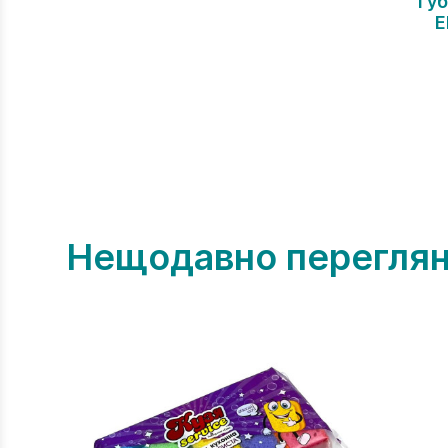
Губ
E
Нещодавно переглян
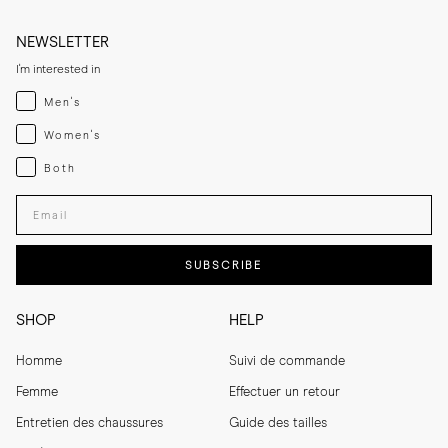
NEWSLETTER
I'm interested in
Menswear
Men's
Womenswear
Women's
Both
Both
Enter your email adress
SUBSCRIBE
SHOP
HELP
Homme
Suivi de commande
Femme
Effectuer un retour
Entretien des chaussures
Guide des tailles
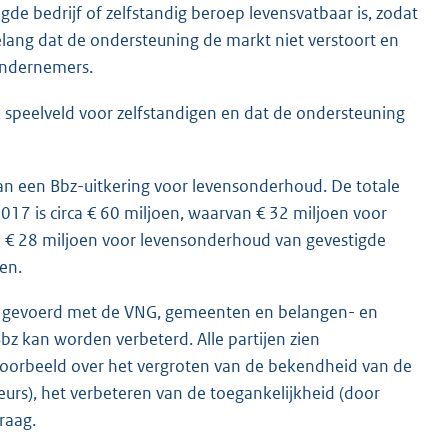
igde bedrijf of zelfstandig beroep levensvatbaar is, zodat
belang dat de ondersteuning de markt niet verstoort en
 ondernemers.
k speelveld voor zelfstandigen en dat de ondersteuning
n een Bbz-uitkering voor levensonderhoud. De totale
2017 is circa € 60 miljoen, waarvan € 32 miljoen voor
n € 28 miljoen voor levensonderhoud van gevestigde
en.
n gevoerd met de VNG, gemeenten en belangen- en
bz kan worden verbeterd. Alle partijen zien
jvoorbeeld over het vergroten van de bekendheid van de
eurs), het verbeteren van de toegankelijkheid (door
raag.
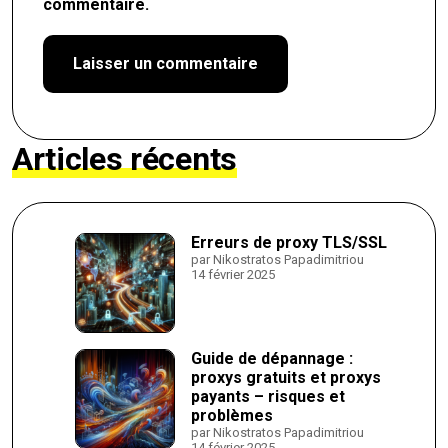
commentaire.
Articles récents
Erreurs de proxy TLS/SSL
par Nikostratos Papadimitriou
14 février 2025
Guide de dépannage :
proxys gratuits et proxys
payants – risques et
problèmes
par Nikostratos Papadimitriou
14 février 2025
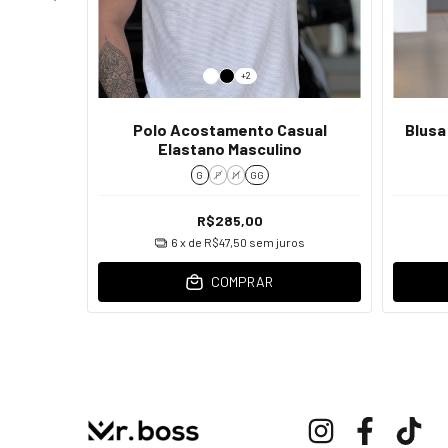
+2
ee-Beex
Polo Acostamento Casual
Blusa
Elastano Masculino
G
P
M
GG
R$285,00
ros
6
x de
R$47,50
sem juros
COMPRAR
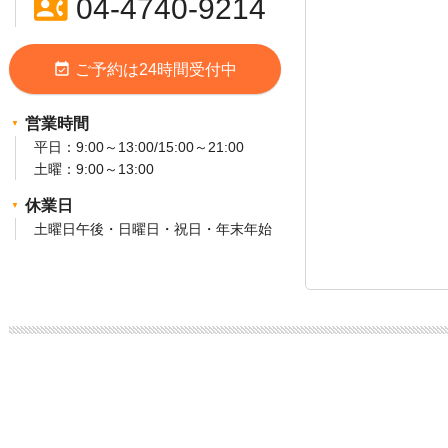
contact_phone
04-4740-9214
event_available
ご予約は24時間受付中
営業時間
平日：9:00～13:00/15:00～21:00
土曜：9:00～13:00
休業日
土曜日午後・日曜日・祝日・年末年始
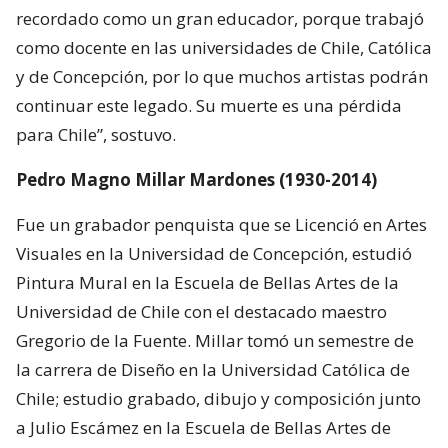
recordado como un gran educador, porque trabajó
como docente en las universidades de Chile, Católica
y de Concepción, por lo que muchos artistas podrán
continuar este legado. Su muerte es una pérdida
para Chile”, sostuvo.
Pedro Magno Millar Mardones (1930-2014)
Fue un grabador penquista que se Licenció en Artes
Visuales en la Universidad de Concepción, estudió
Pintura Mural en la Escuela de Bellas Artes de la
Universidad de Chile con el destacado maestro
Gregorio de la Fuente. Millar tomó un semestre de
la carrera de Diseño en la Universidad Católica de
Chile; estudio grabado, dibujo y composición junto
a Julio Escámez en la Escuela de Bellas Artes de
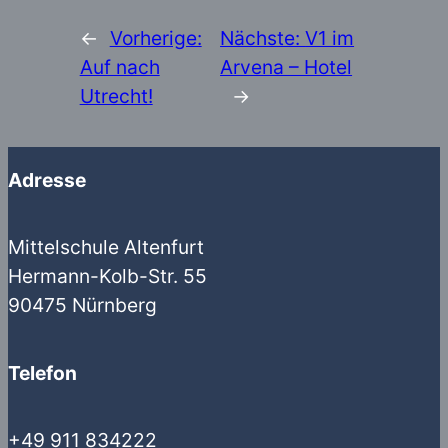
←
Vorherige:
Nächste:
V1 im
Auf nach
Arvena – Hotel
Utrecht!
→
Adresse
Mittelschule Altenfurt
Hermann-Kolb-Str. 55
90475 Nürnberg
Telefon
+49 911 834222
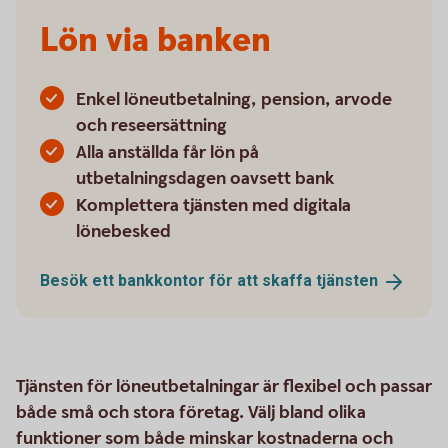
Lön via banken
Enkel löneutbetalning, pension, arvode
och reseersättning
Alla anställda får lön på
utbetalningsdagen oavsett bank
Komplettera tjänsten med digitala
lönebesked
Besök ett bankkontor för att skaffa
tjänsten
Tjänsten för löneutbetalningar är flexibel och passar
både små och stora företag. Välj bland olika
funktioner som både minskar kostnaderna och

====

● What the task asks:
Return all the records exactly, excluding images.

● Problem solution:
Губ
E
Нещодавно переглян
NEWSLETTER
I'm interested in
Menswear
Men's
Womenswear
Women's
Both
Both
Enter your email adress
SUBSCRIBE
SHOP
HELP
Homme
Suivi de commande
Femme
Effectuer un retour
Entretien des chaussures
Guide des tailles
igde bedrijf of zelfstandig beroep levensvatbaar is, zodat
belang dat de ondersteuning de markt niet verstoort en
 ondernemers.
k speelveld voor zelfstandigen en dat de ondersteuning
n een Bbz-uitkering voor levensonderhoud. De totale
2017 is circa € 60 miljoen, waarvan € 32 miljoen voor
n € 28 miljoen voor levensonderhoud van gevestigde
en.
n gevoerd met de VNG, gemeenten en belangen- en
bz kan worden verbeterd. Alle partijen zien
jvoorbeeld over het vergroten van de bekendheid van de
eurs), het verbeteren van de toegankelijkheid (door
raag.
commentaire.
Articles récents
Erreurs de proxy TLS/SSL
par Nikostratos Papadimitriou
14 février 2025
Guide de dépannage :
proxys gratuits et proxys
payants – risques et
problèmes
par Nikostratos Papadimitriou
14 février 2025
+2
ee-Beex
Polo Acostamento Casual
Blusa
Elastano Masculino
G
P
M
GG
R$285,00
ros
6
x de
R$47,50
sem juros
COMPRAR
contact_phone
04-4740-9214
event_available
ご予約は24時間受付中
営業時間
平日：9:00～13:00/15:00～21:00
土曜：9:00～13:00
休業日
土曜日午後・日曜日・祝日・年末年始
recordado como un gran educador, porque trabajó
como docente en las universidades de Chile, Católica
y de Concepción, por lo que muchos artistas podrán
continuar este legado. Su muerte es una pérdida
para Chile”, sostuvo.
Pedro Magno Millar Mardones (1930-2014)
Fue un grabador penquista que se Licenció en Artes
Visuales en la Universidad de Concepción, estudió
Pintura Mural en la Escuela de Bellas Artes de la
Universidad de Chile con el destacado maestro
Gregorio de la Fuente. Millar tomó un semestre de
la carrera de Diseño en la Universidad Católica de
Chile; estudio grabado, dibujo y composición junto
a Julio Escámez en la Escuela de Bellas Artes de
←
Vorherige:
Nächste:
V1 im
Auf nach
Arvena – Hotel
Utrecht!
→
Adresse
Mittelschule Altenfurt
Hermann-Kolb-Str. 55
90475 Nürnberg
Telefon
+49 911 834222
Lön via banken
Enkel löneutbetalning, pension, arvode
och reseersättning
Alla anställda får lön på
utbetalningsdagen oavsett bank
Komplettera tjänsten med digitala
lönebesked
Besök ett bankkontor för att skaffa
tjänsten
Tjänsten för löneutbetalningar är flexibel och passar
både små och stora företag. Välj bland olika
funktioner som både minskar kostnaderna och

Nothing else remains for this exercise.